Dionigi menambahkan bahwa legitimasi persenjataan Hezbollah bertaut sangat erat dengan persepsi ancaman luar yang dirasakan oleh sebagian masyarakat Lebanon. Tanpa adanya perjanjian perdamaian yang mengikat secara internasional—yang sanggup menghentikan serangan militer Israel serta menyelesaikan sengketa perbatasan yang berlangsung selama berdekade-dekade—upaya pemaksaan pelucutan senjata justru berisiko tinggi memicu perang saudara baru di dalam negeri.

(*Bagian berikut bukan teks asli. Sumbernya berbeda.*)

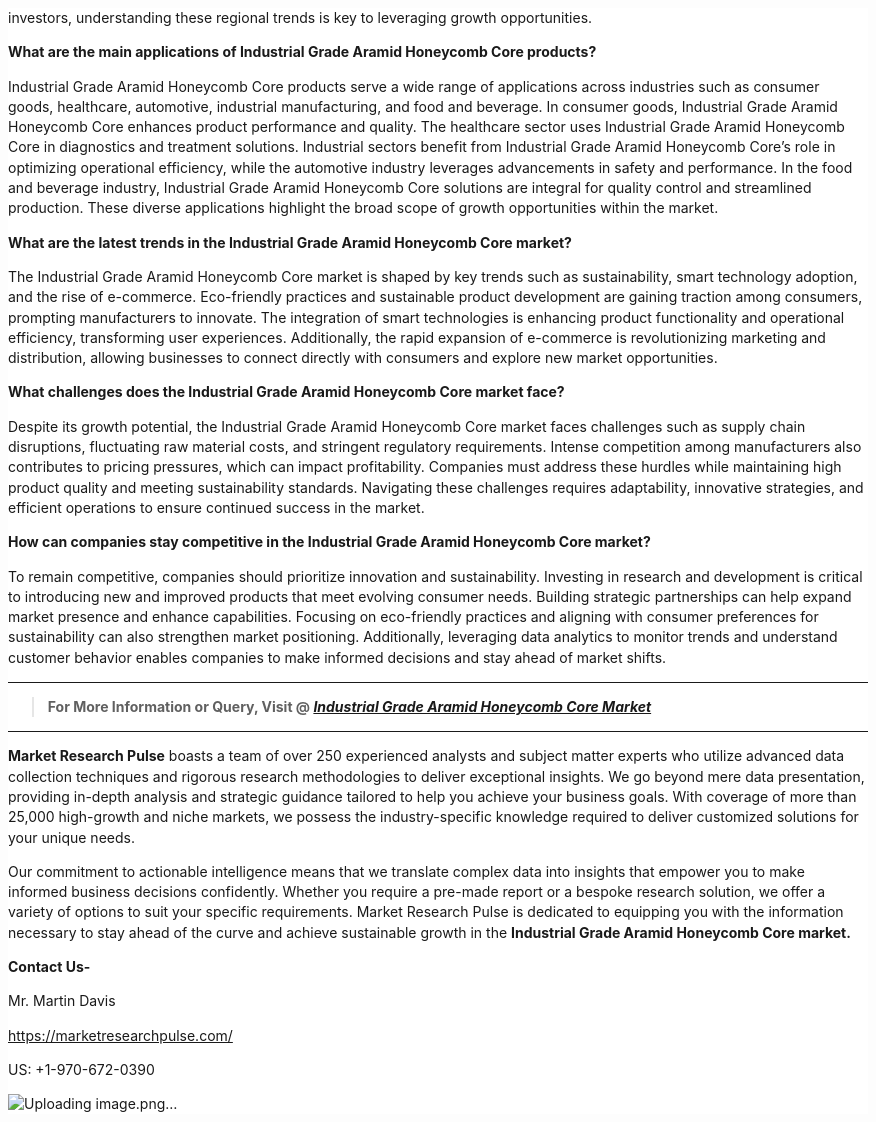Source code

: investors, understanding these regional trends is key to leveraging growth opportunities.</p><p><strong>What are the main applications of Industrial Grade Aramid Honeycomb Core products?</strong></p><p>Industrial Grade Aramid Honeycomb Core products serve a wide range of applications across industries such as consumer goods, healthcare, automotive, industrial manufacturing, and food and beverage. In consumer goods, Industrial Grade Aramid Honeycomb Core enhances product performance and quality. The healthcare sector uses Industrial Grade Aramid Honeycomb Core in diagnostics and treatment solutions. Industrial sectors benefit from Industrial Grade Aramid Honeycomb Core&rsquo;s role in optimizing operational efficiency, while the automotive industry leverages advancements in safety and performance. In the food and beverage industry, Industrial Grade Aramid Honeycomb Core solutions are integral for quality control and streamlined production. These diverse applications highlight the broad scope of growth opportunities within the market.</p><p><strong>What are the latest trends in the Industrial Grade Aramid Honeycomb Core market?</strong></p><p>The Industrial Grade Aramid Honeycomb Core market is shaped by key trends such as sustainability, smart technology adoption, and the rise of e-commerce. Eco-friendly practices and sustainable product development are gaining traction among consumers, prompting manufacturers to innovate. The integration of smart technologies is enhancing product functionality and operational efficiency, transforming user experiences. Additionally, the rapid expansion of e-commerce is revolutionizing marketing and distribution, allowing businesses to connect directly with consumers and explore new market opportunities.</p><p><strong>What challenges does the Industrial Grade Aramid Honeycomb Core market face?</strong></p><p>Despite its growth potential, the Industrial Grade Aramid Honeycomb Core market faces challenges such as supply chain disruptions, fluctuating raw material costs, and stringent regulatory requirements. Intense competition among manufacturers also contributes to pricing pressures, which can impact profitability. Companies must address these hurdles while maintaining high product quality and meeting sustainability standards. Navigating these challenges requires adaptability, innovative strategies, and efficient operations to ensure continued success in the market.</p><p><strong>How can companies stay competitive in the Industrial Grade Aramid Honeycomb Core market?</strong></p><p>To remain competitive, companies should prioritize innovation and sustainability. Investing in research and development is critical to introducing new and improved products that meet evolving consumer needs. Building strategic partnerships can help expand market presence and enhance capabilities. Focusing on eco-friendly practices and aligning with consumer preferences for sustainability can also strengthen market positioning. Additionally, leveraging data analytics to monitor trends and understand customer behavior enables companies to make informed decisions and stay ahead of market shifts.</p><hr /><blockquote><p><strong>For More Information or Query, Visit @&nbsp;<em><a href="https://marketresearchpulse.com/report/143836/industrial-grade-aramid-honeycomb-core-market?utm_source=Linkedin&utm_medium=0112">Industrial Grade Aramid Honeycomb Core Market</a></em></strong></p></blockquote><hr /><p><strong>Market Research Pulse</strong> boasts a team of over 250 experienced analysts and subject matter experts who utilize advanced data collection techniques and rigorous research methodologies to deliver exceptional insights. We go beyond mere data presentation, providing in-depth analysis and strategic guidance tailored to help you achieve your business goals. With coverage of more than 25,000 high-growth and niche markets, we possess the industry-specific knowledge required to deliver customized solutions for your unique needs.</p><p>Our commitment to actionable intelligence means that we translate complex data into insights that empower you to make informed business decisions confidently. Whether you require a pre-made report or a bespoke research solution, we offer a variety of options to suit your specific requirements. Market Research Pulse is dedicated to equipping you with the information necessary to stay ahead of the curve and achieve sustainable growth in the <strong>Industrial Grade Aramid Honeycomb Core market.</strong></p><p><strong>Contact Us-</strong></p><p>Mr. Martin Davis</p><p>https://marketresearchpulse.com/</p><p>US: +1-970-672-0390</p>
![Uploading image.png…]()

Jalan Terjal Menuju Solusi Berkelanjutan
Kondisi ini makin diperparah oleh krisis ekonomi hebat yang meremukkan perekonomian Lebanon sejak 2019. Dalam situasi di mana institusi pemerintah mengalami kelumpuhan finansial, kemampuan negara untuk memaksakan kewenangannya terhadap faksi bersenjata menjadi sangat terbatas. Bantuan internasional berupa uang dan senjata kepada militer resmi dianggap sekadar obat penawar sementara yang tidak menyembuhkan penyakit utamanya.
Para pakar geopolitik menyimpulkan bahwa kunci penyelesaian konflik ini memerlukan skema diplomasi regional yang jauh lebih luas. Langkah ini harus mencakup pemulihan kedaulatan wilayah secara penuh, penyelesaian klaim batas negara, serta konsensus nasional yang menempatkan seluruh keputusan perang dan damai di bawah wewenang tunggal pemerintah Lebanon. Tanpa landasan politik tersebut, kata kesepakatan akan tetap menjadi hal yang mustahil dicapai.